Даже Москва летом 1928-го обеспечивается продуктами только на треть. Сводки ОГПУ свидетельствуют, что продовольственные трудности питают "политически нездоровые настроения".
По инициативе партийного и советского руководства в регионах начали вводить карточки. Июльский пленум четыре дня обсуждал экономическое положение в стране. Говорили, что надо поднять закупочные цены на хлеб, разрешить частную торговлю. Микоян, делая доклад, сказал, что надо отменить карточки: "Карточки не экономят хлеб, а наоборот, при обналичивании карточек каждый считает революционным долгом использовать полную норму".

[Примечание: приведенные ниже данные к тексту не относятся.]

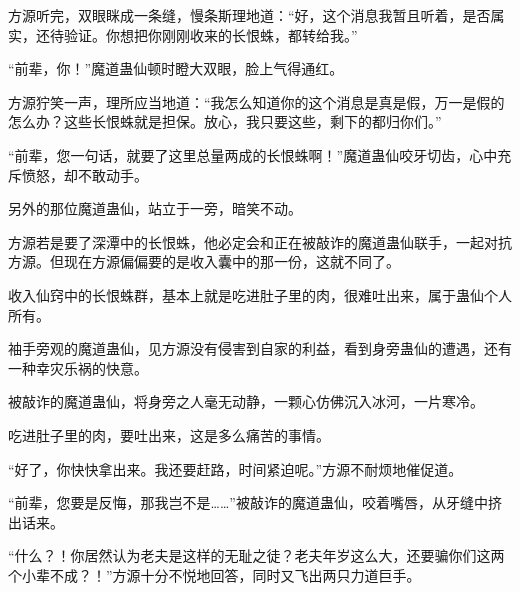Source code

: \begin{this_body}
方源听完，双眼眯成一条缝，慢条斯理地道：“好，这个消息我暂且听着，是否属实，还待验证。你想把你刚刚收来的长恨蛛，都转给我。”

“前辈，你！”魔道蛊仙顿时瞪大双眼，脸上气得通红。

方源狞笑一声，理所应当地道：“我怎么知道你的这个消息是真是假，万一是假的怎么办？这些长恨蛛就是担保。放心，我只要这些，剩下的都归你们。”

“前辈，您一句话，就要了这里总量两成的长恨蛛啊！”魔道蛊仙咬牙切齿，心中充斥愤怒，却不敢动手。

另外的那位魔道蛊仙，站立于一旁，暗笑不动。

方源若是要了深潭中的长恨蛛，他必定会和正在被敲诈的魔道蛊仙联手，一起对抗方源。但现在方源偏偏要的是收入囊中的那一份，这就不同了。

收入仙窍中的长恨蛛群，基本上就是吃进肚子里的肉，很难吐出来，属于蛊仙个人所有。

袖手旁观的魔道蛊仙，见方源没有侵害到自家的利益，看到身旁蛊仙的遭遇，还有一种幸灾乐祸的快意。

被敲诈的魔道蛊仙，将身旁之人毫无动静，一颗心仿佛沉入冰河，一片寒冷。

吃进肚子里的肉，要吐出来，这是多么痛苦的事情。

“好了，你快快拿出来。我还要赶路，时间紧迫呢。”方源不耐烦地催促道。

“前辈，您要是反悔，那我岂不是……”被敲诈的魔道蛊仙，咬着嘴唇，从牙缝中挤出话来。

“什么？！你居然认为老夫是这样的无耻之徒？老夫年岁这么大，还要骗你们这两个小辈不成？！”方源十分不悦地回答，同时又飞出两只力道巨手。

\end{this_body}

К осени 1928 года государство прекратило продавать населению муку. Люди стали впрок сушить сухари. Крестьяне впервые в русской истории начали закупать в магазинах хлеб на корм скоту. Драки и давка в очередях.
Из донесений ОГПУ о разговорах в очередях: "Хлеб весь отправили за границу, сами сидим без хлеба. Нет охоты работать, все равно толку от работы мало. Правительство с ума сошло".
В ноябре Сталин выступает на пленуме ЦК и выдвигает задачу догнать и перегнать в промышленном развитии передовые капиталистические страны.
Основные капиталовложения пойдут в тяжелую промышленность. Начальный вариант пятилетнего плана увеличен в этой сфере на 20 процентов. Выполнение первого пятилетнего плана начнется со следующего, 1929 года.
В Москве нахлынувшее иногороднее население скупает все подряд и отправляет багажом поездами из Москвы. Даже за дорогим белым хлебом бесконечные очереди. Дешевого ржаного уже нет. К концу 1928 года разрешено вводить карточки на хлеб. В феврале 1929-го карточки в СССР повсеместно.
Все это произошло, практически уложилось в тот период, когда Дмитрий Лихачев сидел в Доме предварительного заключения. У охранников в тюрьме была любимая игра. Когда они замечали пробегающую крысу, они хватали метлы и начинали ими гонять крысу друг к другу и в воображаемые ворота, пока она не сдохнет. Играли с необыкновенным азартом, с визгом. Это вариант хоккея с мячом.
По сталинским меркам причин и поводов для ареста Лихачева было множество.
Собственные объяснения этих причин Лихачевым — еще один повод для ареста.
Он пишет: "Петербург провожал свое блистательное прошлое". До 1928 года город кипит философскими кружками, студенческими обществами. Бесконечные диспуты, доклады на квартирах и в официальных местах — в Ленинградском университете, в Институте истории искусств на Исаакиевской площади, в бывшем Тенишевском училище, В Ленинградском университете в коридорах вдоль окон еще сохраняются знаменитые дореволюционные скамейки для свободных дискуссий. Один кружок, который посещает Лихачев, носит название "Хельфернак", что значит Художественно-литературная, философская и научная академия.
С усилением государственных гонений на церковь кружок приобретает религиозный характер и называется уже "Братство святого Серафима Саровского". Интеллигентная молодежь категорически отвергает декларацию митрополита Сергия. В 1927 году в своей декларации митрополит Сергий заявляет, что гонений на церковь в стране не было и нет, что церковь готова к сотрудничеству с властью, а тот, кто не принимает декларации, тот находится в оппозиции к Церкви. Митрополит Сергий утверждает, что тем самым он спасает Церковь. 90 процентов православных приходов, получив текст декларации, отправили ее по обратному адресу.
Друг Лихачева Миша Шапиро из патриархальной верующей еврейской семьи в знак протеста против преследования православных священников начал даже иногда ходить в православную домовую церковь на углу Гатчинской и Малого.
Потом в кружке появится провокатор. В 1992 году Лихачев прочитает донесения этого человека в своем деле.
В 1928 году Лихачев посещает также "Космическую академию наук", сокращенно КАН. В КАНе не было ничего серьезного. Более того, это был намеренный маскарад. И в этом, видимо, была главная опасность.
Они провозгласили принцип "веселой науки".
Веселье науки в том, что она обогащает мир. Если она делает мир скучным — это невеселая наука. Академик Лихачев пишет: "Таково учение марксизма. Оно принижает окружающее общество, убивает нравственность, попросту делает нравственность ненужной".